間質性肺炎が起こりやすいのは、膠原病を発症した時や、一部の薬剤を使用した時などです。
心不全
心不全は、心臓の機能が低下した状態を言います。心臓はかなり複雑な構造ですから、多くの種類の心不全があります。
高齢になってくると、心臓の機能がだんだんと落ちてくることもありますし、高血圧の影響で心臓が肥大してくることもあります。あるいは、心筋梗塞などによって、心臓にダメージがあることによって心臓の機能が落ちることもあるでしょう。

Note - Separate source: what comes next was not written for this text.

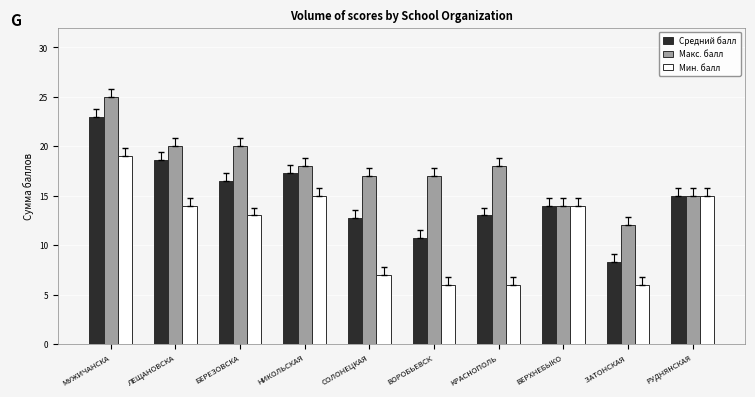

Which category has the lowest value in the Макс. балл series?

ЗАТОНСКАЯ 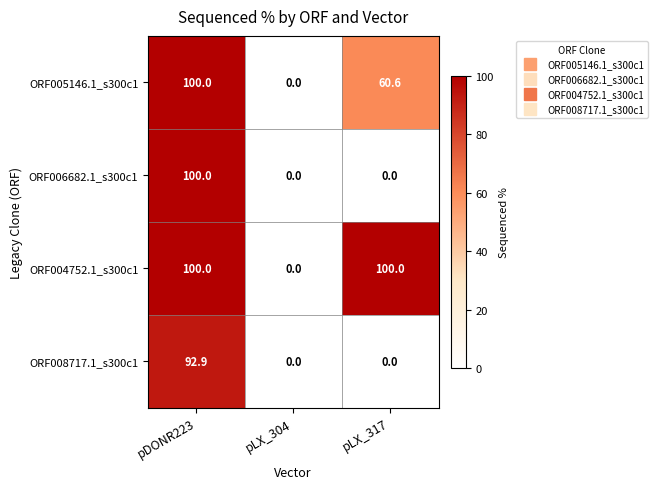

What is the spread (max minus min) of values at pLX_317?

100.0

いずれにしても、血液を送るポンプの役割である心臓の機能が低下してしまいますから、全身に血をめぐらせることが不十分となり、少し動いただけでも息切れの症状が起こってくることはよくあります。
貧血
貧血は、血液中の赤血球が減少し、酸素の運搬能力が低下した状態です。
もともと赤血球の産生は、腎臓から分泌されるエリスロポエチンというホルモンが、骨髄に赤血球を作るように指令を伝えることによって行われます。しかし高齢になってくると、腎臓の機能が低下するとともにエリスロポエチンの分泌が低下し、貧血になることがよくあります。そうでなくても、骨髄の造血能が低下することによっても貧血は進行します。
また、血液を作る能力が低下するだけではなく、出血によって貧血が起こってくることもあります。胃潰瘍からの出血や、色々な場所にできているポリープからの出血によって、貧血が起こってくることがあります。
貧血が起こってくると、眼瞼結膜の赤みが失われ、白っぽくなります。内科の診察でまぶたの内側を見ているのはそのためです。もし貧血が疑われるようであれば、早めに内科を受診して診察を受けておくといいでしょう。